Installation

Note

Before the Stein release the placement code was in Nova alongside the compute REST API code (nova-api). Make sure that the release version of this document matches the release version you want to deploy.

Steps Overview

This subsection gives an overview of the process without going into detail on the methods used.

1. Deploy the API service

Placement provides a placement-api WSGI script for running the service with Apache, nginx or other WSGI-capable web servers. Depending on what packaging solution is used to deploy OpenStack, the WSGI script may be in /usr/bin or /usr/local/bin.

placement-api, as a standard WSGI script, provides a module level application attribute that most WSGI servers expect to find. This means it is possible to run it with lots of different servers, providing flexibility in the face of different deployment scenarios. Common scenarios include:

In all of these scenarios the host, port and mounting path (or prefix) of the application is controlled in the web server’s configuration, not in the configuration (placement.conf) of the placement application.

When placement was first added to DevStack it used the mod_wsgi style. Later it was updated to use mod_proxy_uwsgi. Looking at those changes can be useful for understanding the relevant options.

DevStack is configured to host placement at /placement on either the default port for http or for https (80 or 443) depending on whether TLS is being used. Using a default port is desirable.

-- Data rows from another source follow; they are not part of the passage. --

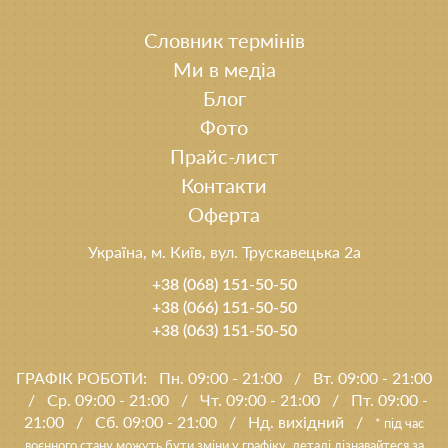
Словник термінів
Ми в медіа
Блог
Фото
Прайс-лист
Контакти
Оферта
Україна, м. Київ, вул. Трускавецька 2а
+38 (068) 151-50-50
+38 (066) 151-50-50
+38 (063) 151-50-50
ГРАФІК РОБОТИ:
Пн. 09:00 - 21:00
/
Вт. 09:00 - 21:00
/
Ср. 09:00 - 21:00
/
Чт. 09:00 - 21:00
/
Пт. 09:00 -
21:00
/
Сб. 09:00 - 21:00
/
Нд. вихідний
/
* під час
воєнного стану можуть бути зміни у графіку, деталі дізнавайтеся за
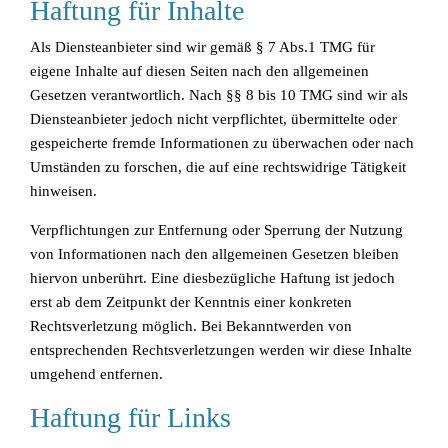
Haftung für Inhalte
Als Diensteanbieter sind wir gemäß § 7 Abs.1 TMG für
eigene Inhalte auf diesen Seiten nach den allgemeinen
Gesetzen verantwortlich. Nach §§ 8 bis 10 TMG sind wir als
Diensteanbieter jedoch nicht verpflichtet, übermittelte oder
gespeicherte fremde Informationen zu überwachen oder nach
Umständen zu forschen, die auf eine rechtswidrige Tätigkeit
hinweisen.
Verpflichtungen zur Entfernung oder Sperrung der Nutzung
von Informationen nach den allgemeinen Gesetzen bleiben
hiervon unberührt. Eine diesbezügliche Haftung ist jedoch
erst ab dem Zeitpunkt der Kenntnis einer konkreten
Rechtsverletzung möglich. Bei Bekanntwerden von
entsprechenden Rechtsverletzungen werden wir diese Inhalte
umgehend entfernen.
Haftung für Links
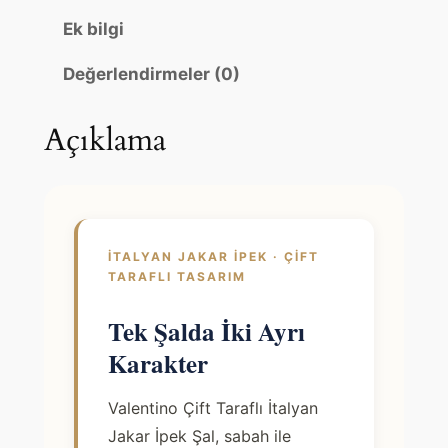
f
0
0
Ek bilgi
l
0
0
ı
Değerlendirmeler (0)
İ
.
.
t
Açıklama
a
l
y
a
n
İTALYAN JAKAR İPEK · ÇIFT
J
TARAFLI TASARIM
a
k
Tek Şalda İki Ayrı
a
Karakter
r
İ
Valentino Çift Taraflı İtalyan
p
Jakar İpek Şal, sabah ile
e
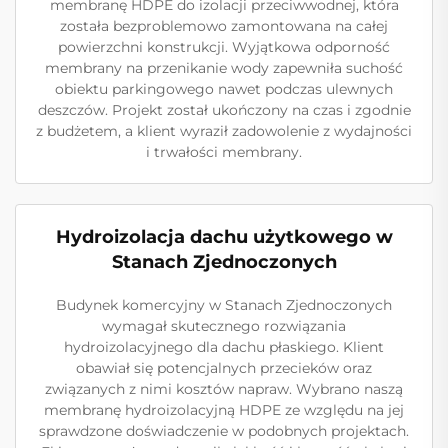
membranę HDPE do izolacji przeciwwodnej, która
została bezproblemowo zamontowana na całej
powierzchni konstrukcji. Wyjątkowa odporność
membrany na przenikanie wody zapewniła suchość
obiektu parkingowego nawet podczas ulewnych
deszczów. Projekt został ukończony na czas i zgodnie
z budżetem, a klient wyraził zadowolenie z wydajności
i trwałości membrany.
Hydroizolacja dachu użytkowego w
Stanach Zjednoczonych
Budynek komercyjny w Stanach Zjednoczonych
wymagał skutecznego rozwiązania
hydroizolacyjnego dla dachu płaskiego. Klient
obawiał się potencjalnych przecieków oraz
związanych z nimi kosztów napraw. Wybrano naszą
membranę hydroizolacyjną HDPE ze względu na jej
sprawdzone doświadczenie w podobnych projektach.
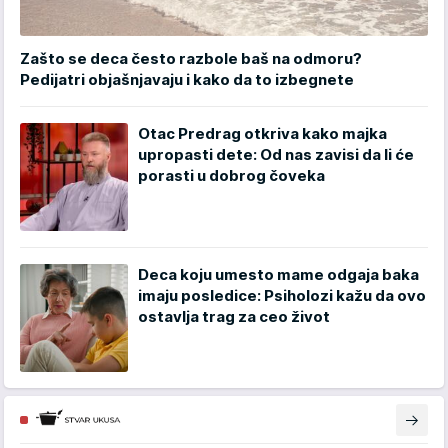
Zašto se deca često razbole baš na odmoru?
Pedijatri objašnjavaju i kako da to izbegnete
Otac Predrag otkriva kako majka
upropasti dete: Od nas zavisi da li će
porasti u dobrog čoveka
Deca koju umesto mame odgaja baka
imaju posledice: Psiholozi kažu da ovo
ostavlja trag za ceo život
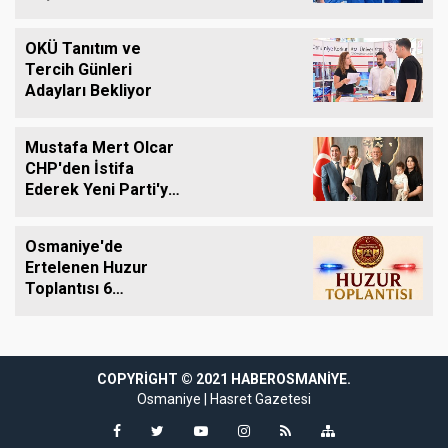
OKÜ Tanıtım ve
Tercih Günleri
Adayları Bekliyor
Mustafa Mert Olcar
CHP'den İstifa
Ederek Yeni Parti'ye
Geçti
Osmaniye'de
Ertelenen Huzur
Toplantısı 6
Ağustos'ta Yapılacak
dpashabet
grandpashabet giriş
COPYRIGHT © 2021 HABEROSMANIYE.
grandpashabet giriş
grandpashabet
gran
Osmaniye
|
Hasret Gazetesi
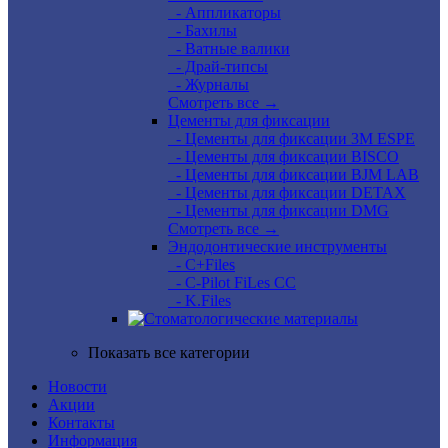
- Аппликаторы
- Бахилы
- Ватные валики
- Драй-типсы
- Журналы
Смотреть все →
Цементы для фиксации
- Цементы для фиксации 3M ESPE
- Цементы для фиксации BISCO
- Цементы для фиксации BJM LAB
- Цементы для фиксации DETAX
- Цементы для фиксации DMG
Смотреть все →
Эндодонтические инструменты
- C+Files
- C-Pilot FiLes CC
- K.Files
Показать все категории
Новости
Акции
Контакты
Информация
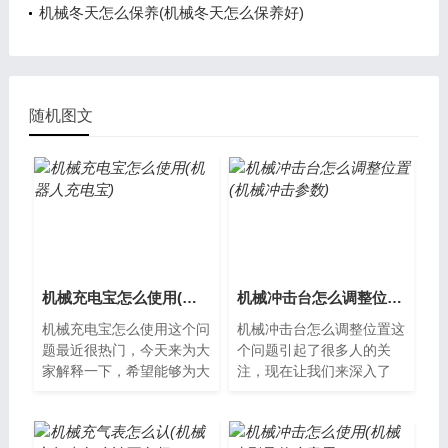
机械冬天怎么保养(机械冬天怎么保养好)
随机图文
机械充电宝怎么使用(机器人充电宝)
机械冲击台怎么调整位置(机械冲击参数)
机械充电宝怎么使用这个问
机械冲击台怎么调整位置这
题最近很热门，今天来为大
个问题引起了很多人的关
家解释一下，希望能够为大
注，现在让我们来深入了
家提供一些新的思路。 机
解。机械冲击台怎么调整位
械充电宝的使用方法 机械
置机械冲击台是工业生产中
充电宝是...
常用的机械设备...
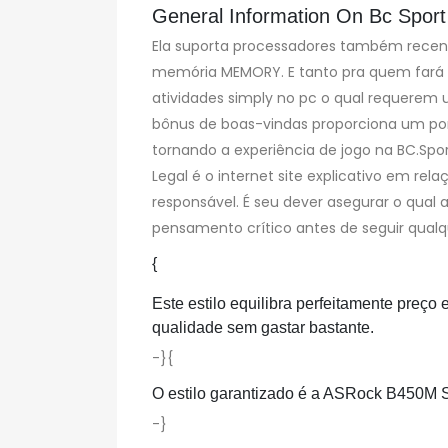
General Information On Bc Sport
Ela suporta processadores também recent
memória MEMORY. E tanto pra quem fará
atividades simply no pc o qual requerem 
bônus de boas-vindas proporciona um pon
tornando a experiência de jogo na BC.Spor
Legal é o internet site explicativo em rel
responsável. É seu dever asegurar o qual a
pensamento crítico antes de seguir qualqu
{
Este estilo equilibra perfeitamente preç
qualidade sem gastar bastante.
-}{
O estilo garantizado é a ASRock B450M 
-}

By default, the placement application will get its configuration for settings such as the database connection URL from /etc/placement/placement.conf. The directory the configuration file will be found in can be changed by setting OS_PLACEMENT_CONFIG_DIR in the environment of the process that starts the application. With recent releases of oslo.config, configuration options may also be set in the environment.

Note

When using uwsgi with a front end (e.g., apache2 or nginx) something needs to ensure that the uwsgi process is running. In DevStack this is done with systemd. This is one of many different ways to manage uwsgi.

This document refrains from declaring a set of installation instructions for the placement service. This is because a major point of having a WSGI application is to make the deployment as flexible as possible. Because the placement API service is itself stateless (all state is in the database), it is possible to deploy as many servers as desired behind a load balancing solution for robust and simple scaling. If you familiarize yourself with installing generic WSGI applications (using the links in the common scenarios list, above), those techniques will be applicable here.

2. Synchronize the database

The placement service uses its own database, defined in the placement_database section of configuration. The placement_database.connection option must be set or the service will not start. The command line tool placement-manage can be used to migrate the database tables to their correct form, including creating them. The database described by the connection option must already exist and have appropriate access controls defined.

Another option for synchronization is to set placement_database.sync_on_startup to True in configuration. This will perform any missing database migrations as the placement web service starts. Whether you choose to sync automaticaly or use the command line tool depends on the constraints of your environment and deployment tooling.

Warning

In the Stein release, the placement code was extracted from nova. If you are upgrading to use the extracted placement you will need to migrate your placement data from the nova_api database to the placement database. You can find sample scripts that may help with this in the placement repository: mysql-migrate-db.sh and postgresql-migrate-db.sh. See also Upgrade Notes.

Note

Upgrading to the extracted placement at the same time as the other OpenStack services when upgrading to Stein is an option but is not required. The nova code will continue to have a copy of the placement service in its Stein release. However this copy will be deleted in Train and switching to the extracted version before upgrading to Train (potentially with the help of the scripts above) will be required.

3. Create accounts and update the service catalog

Create a placement service user with an admin role in Keystone.

The placement API is a separate service and thus should be registered under a placement service type in the service catalog. Clients of placement, such as the resource tracker in the nova-compute node, will use the service catalog to find the placement endpoint.

See Configure User and Endpoints for examples of creating the service user and catalog entries.

Devstack sets up the placement service on the default HTTP port (80) with a /placement prefix instead of using an independent port.

Installation Packages

This section provides instructions on installing placement from Linux distribution packages.

Warning

These installation documents are a work in progress. Some of the distribution packages mentioned are not yet available so the instructions will not work.

The placement service provides an HTTP API used to track resource provider inventories and usages. More detail can be found at the placement overview.

Placement operates as a web service over a data model. Installation involves creating the necessary database and installing and configuring the web service. This is a straightforward process, but there are quite a few steps to integrate placement with the rest of an OpenStack cloud.

Note

Placement is required by some of the other OpenStack services, notably nova, therefore it should be installed before those other services but after Identity (keystone).